TASK DETAILS:
Having found the line that contains "Neu ist eine", please retype only it and every line after it up to the end of the entries, exactly as written.

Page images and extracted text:
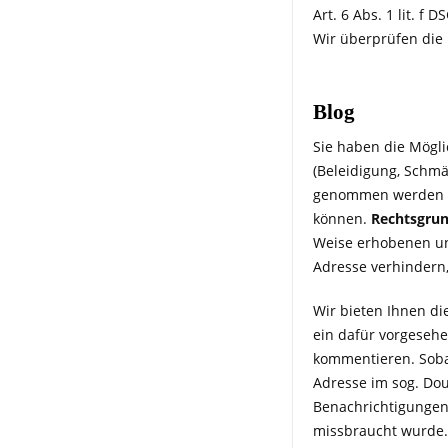
Art. 6 Abs. 1 lit. f 
Wir überprüfen die 
Blog
Sie haben die Mögli
(Beleidigung, Schmä
genommen werden kön
können.
Rechtsgrun
Weise erhobenen un
Adresse verhindern
Wir bieten Ihnen di
ein dafür vorgesehe
kommentieren. Sobal
Adresse im sog. Doub
Benachrichtigungen 
missbraucht wurde.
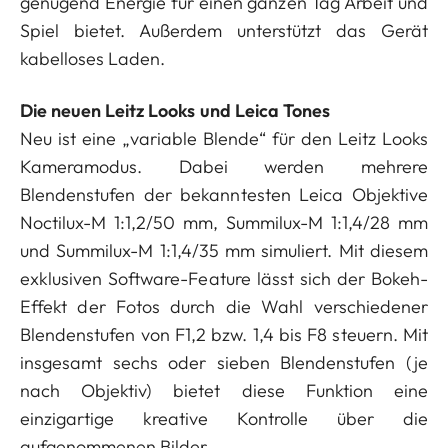
genügend Energie für einen ganzen Tag Arbeit und
Spiel bietet. Außerdem unterstützt das Gerät
kabelloses Laden.
Die neuen Leitz Looks und Leica Tones
Neu ist eine „variable Blende“ für den Leitz Looks
Kameramodus. Dabei werden mehrere
Blendenstufen der bekanntesten Leica Objektive
Noctilux-M 1:1,2/50 mm, Summilux-M 1:1,4/28 mm
und Summilux-M 1:1,4/35 mm simuliert. Mit diesem
exklusiven Software-Feature lässt sich der Bokeh-
Effekt der Fotos durch die Wahl verschiedener
Blendenstufen von F1,2 bzw. 1,4 bis F8 steuern. Mit
insgesamt sechs oder sieben Blendenstufen (je
nach Objektiv) bietet diese Funktion eine
einzigartige kreative Kontrolle über die
aufgenommenen Bilder.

REPLY TO THE TASK:
Neu ist eine „variable Blende“ für den Leitz Looks
Kameramodus. Dabei werden mehrere
Blendenstufen der bekanntesten Leica Objektive
Noctilux-M 1:1,2/50 mm, Summilux-M 1:1,4/28 mm
und Summilux-M 1:1,4/35 mm simuliert. Mit diesem
exklusiven Software-Feature lässt sich der Bokeh-
Effekt der Fotos durch die Wahl verschiedener
Blendenstufen von F1,2 bzw. 1,4 bis F8 steuern. Mit
insgesamt sechs oder sieben Blendenstufen (je
nach Objektiv) bietet diese Funktion eine
einzigartige kreative Kontrolle über die
aufgenommenen Bilder.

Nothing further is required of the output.